If you are concerned about the risk of getting cancer from having a CT scan, talk to your doctor about the amount of radiation this test may give you. Confirm that the test is needed. Ask whether another test, such as an ultrasound or an MRI, can be done instead. In some cases, the benefits of having a CT scan outweigh the small risk of getting cancer.
If you have concerns about radiation exposure from a full-body airport scanner, ask if you can get a pat-down instead. (But the amount of radiation exposure from one of these scanners is very low.)
If you are exposed to radiation from a nuclear accident:
Wait for instructions from public health and emergency officials to tell you what to do.

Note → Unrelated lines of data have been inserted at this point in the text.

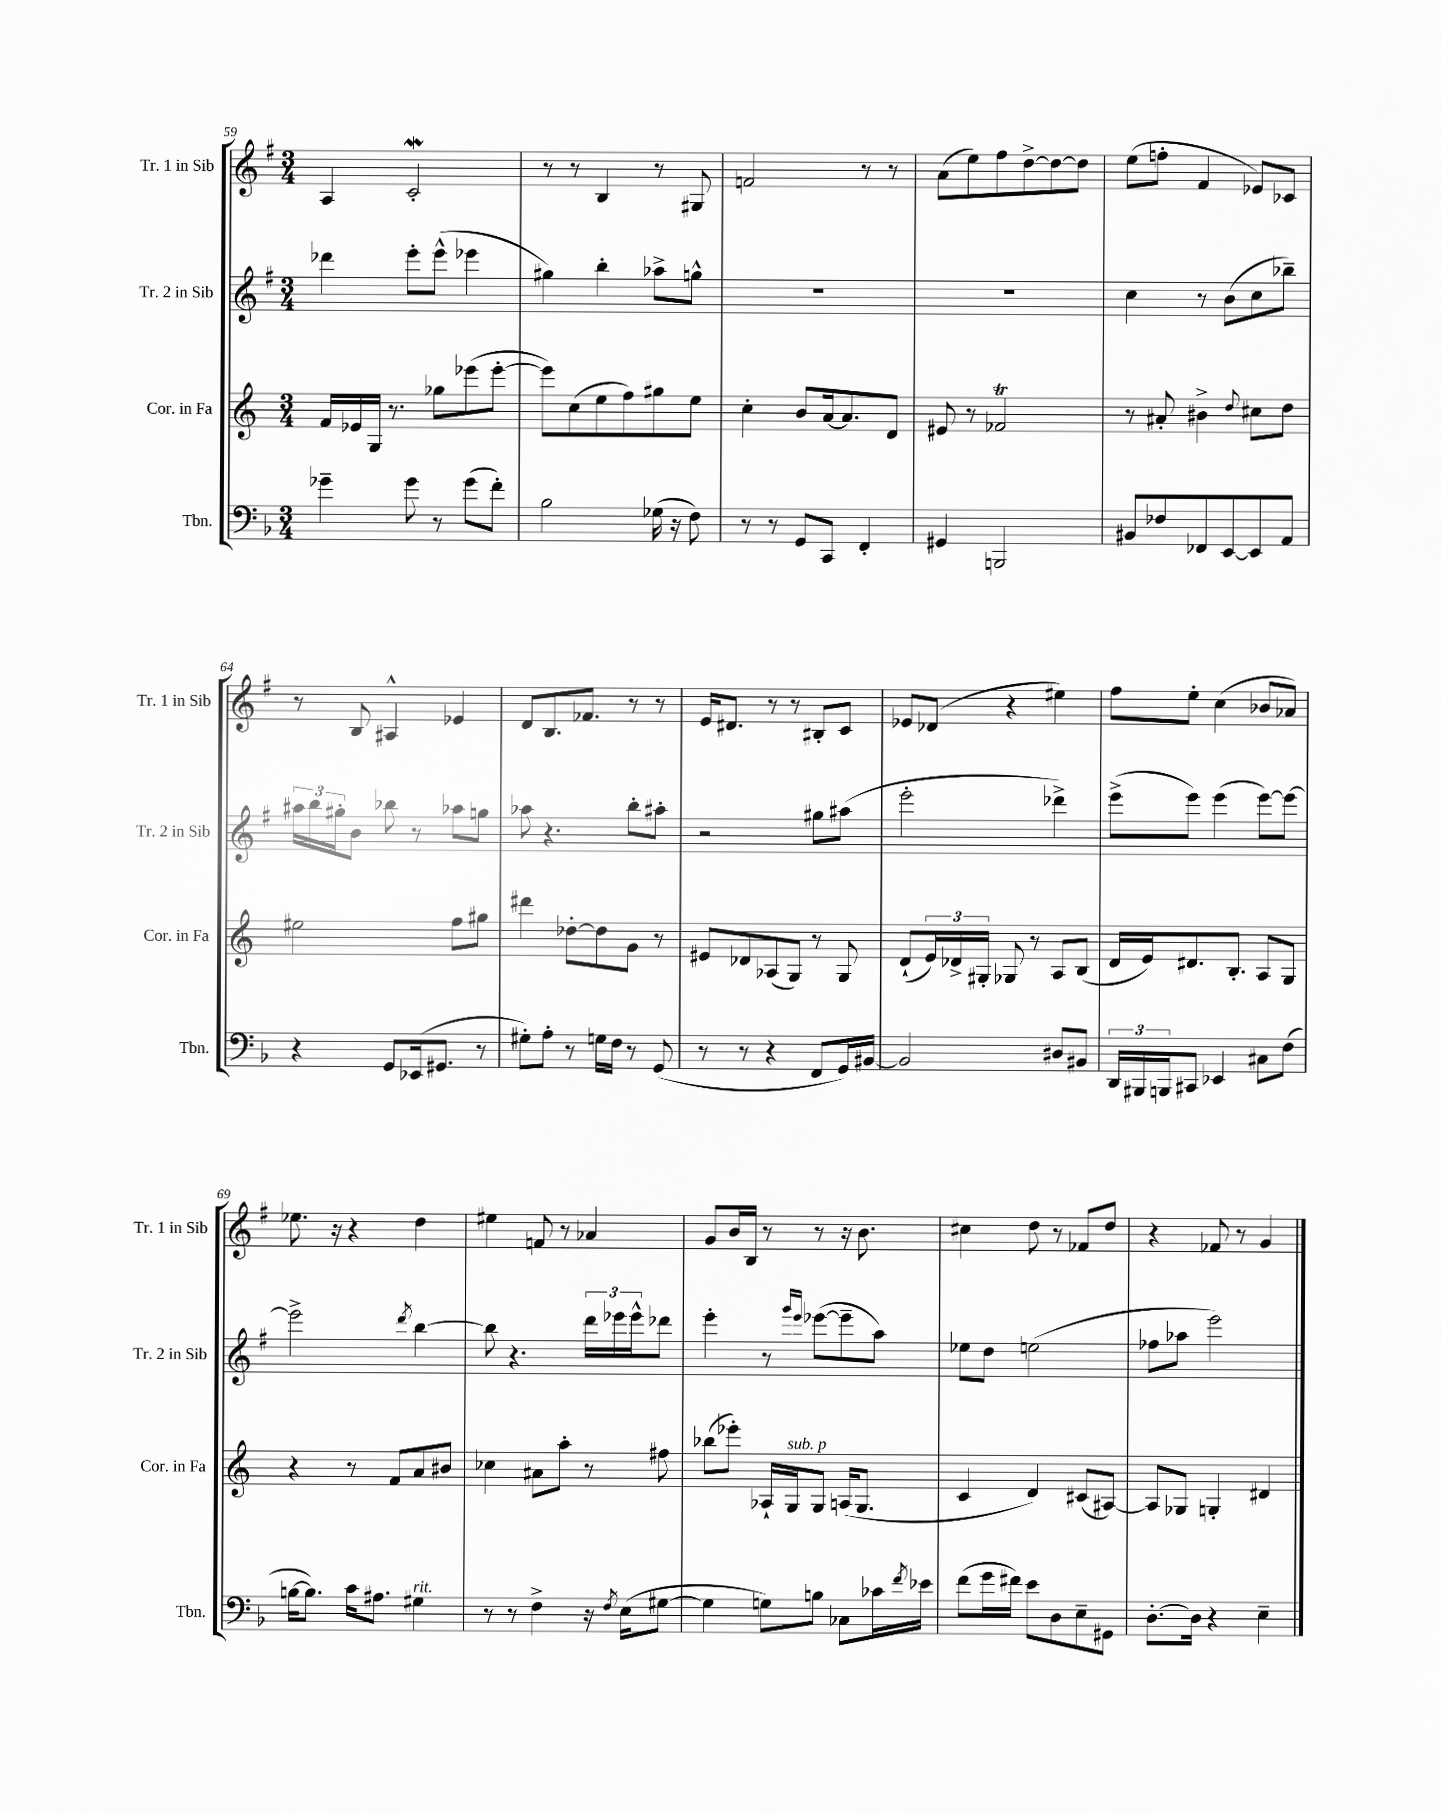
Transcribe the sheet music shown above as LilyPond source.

<<
\new StaffGroup <<
\new Staff = "s0" \with { instrumentName = "Tr. 1 in Sib" shortInstrumentName = "Tr. 1 in Sib" } {
    \clef treble \key g \major \numericTimeSignature \time 3/4
    a4 c'2-.\mordent |
    r8 r8 b4 r8 gis8 |
    f'2 r8 r8 |
    a'8( e''8) fis''8 d''8~-> d''8~ d''8 |
    e''8( f''8-. fis'4 ees'8) ces'8 |
    r8 b8 ais4-^ ees'4 |
    d'8 b8. fes'8. r8 r8 |
    e'16 dis'8. r8 r8 bis8-. c'8 |
    ees'8 des'8( r4 eis''4) |
    fis''8 e''8-. c''4( bes'8 aes'8) |
    ees''8. r16 r4 d''4 |
    eis''4 f'8 r8 aes'4 |
    g'8 b'16 b16 r8 r8 r16 b'8. |
    cis''4 d''8 r8 fes'8 d''8 |
    r4 fes'8 r8 g'4 \bar "|." |
}
\new Staff = "s1" \with { instrumentName = "Tr. 2 in Sib" shortInstrumentName = "Tr. 2 in Sib" } {
    \clef treble \key g \major \numericTimeSignature \time 3/4
    des'''4 e'''8-. e'''8-^( ees'''4 |
    gis''4) b''4-. aes''8-> g''8-^ |
    R2. |
    R2. |
    c''4 r8 b'8( c''8 bes''8--) |
    \tuplet 3/2 { ais''16 b''16 gis''16-. } b'8 bes''8 r8 aes''8 g''8 |
    aes''8 r4. b''8-. ais''8-. |
    r2 gis''8 ais''8( |
    e'''2-. des'''4->) |
    e'''8->( e'''8) e'''4( e'''8~) e'''8~ |
    e'''2-> \acciaccatura { d'''8 } b''4~ |
    b''8 r4. \tuplet 3/2 { d'''16 ees'''16 ees'''16-^ } des'''8 |
    e'''4-. r8 \grace { g'''16 e'''16 } ees'''8~( ees'''8-- a''8) |
    ees''8 d''8 e''2( |
    fes''8 aes''8 e'''2) \bar "|." |
}
\new Staff = "s2" \with { instrumentName = "Cor. in Fa" shortInstrumentName = "Cor. in Fa" } {
    \clef treble \key c \major \numericTimeSignature \time 3/4
    f'16 ees'16 g16 r8. ges''8 ees'''8( ees'''8~-. |
    ees'''8) c''8( e''8 f''8) gis''8 e''8 |
    c''4-. b'8 a'16~ a'8. d'8 |
    eis'8 r8 fes'2\trill |
    r8 ais'8-. bis'4-> \appoggiatura { d''8 } cis''8 d''8 |
    eis''2 f''8 gis''8 |
    dis'''4 des''8~-. des''8 g'8 r8 |
    eis'8 des'8 aes8( g8) r8 g8 |
    d'8-!( \tuplet 3/2 { e'16) des'16-> gis16-. } ges8 r8 a8 b8( |
    d'16 e'16) dis'8. b8.-. a8 g8 |
    r4 r8 f'8 a'8 bis'8 |
    ces''4 ais'8 a''8-. r8 fis''8 |
    bes''8( ees'''8-.) aes16-! g16^\markup { \italic "sub. p" } g8 a16( g8. |
    c'4 d'4) cis'8( ais8~) |
    ais8 ges8 g4-. dis'4 \bar "|." |
}
\new Staff = "s3" \with { instrumentName = "Tbn." shortInstrumentName = "Tbn." } {
    \clef bass \key f \major \numericTimeSignature \time 3/4
    ges'4-- ges'8 r8 ges'8( f'8-.) |
    bes2 ges16( r16 f8) |
    r8 r8 g,8 c,8 f,4-. |
    gis,4 b,,2 |
    bis,8 fes8 fes,8 e,8~ e,8 a,8 |
    r4 g,8 ees,16( gis,8. r8 |
    gis8-.) a8-. r8 g16 f16 r8 g,8( |
    r8 r8 r4 f,8 g,16) bis,16~ |
    bis,2 dis8 bis,8 |
    \tuplet 3/2 { d,16 bis,,16 b,,16 } cis,8 ees,4 cis8 f8( |
    b16~ b8.) c'16 ais8. gis4^\markup { \italic "rit." } |
    r8 r8 f4-> r16 \acciaccatura { f8 } e16( gis8~ |
    gis4 g8) b8 ces8 ces'16 \acciaccatura { f'8 } ees'16 |
    f'8( g'16 fis'16) e'8 d8 e8-- gis,8 |
    d8.~-. d16 r4 e4-- \bar "|." |
}
>>
>>
\layout { \context { \Score currentBarNumber = #59 } }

Depending on the kind of accident, authorities may advise you to shelter in place or simply to stay indoors. You don't need to leave your community unless local authorities tell you to.
Don’t take potassium iodide (KI) tablets unless local authorities tell you to and your doctor says that it's okay. These tablets help protect your thyroid gland from the harmful effects of radioactive iodine, which can be released as a result of a nuclear accident. They don’t protect against any other radioactive substances. KI tablets can be harmful if you don’t take them properly, are allergic to iodine, or have certain skin or other health problems. Some common side effects include upset stomach, skin rash, swollen salivary glands, and a metallic taste in your mouth. In rare cases, a person may have a severe allergic reaction. The reaction may cause breathing problems, hives, or swelling around the lips, tongue, or face.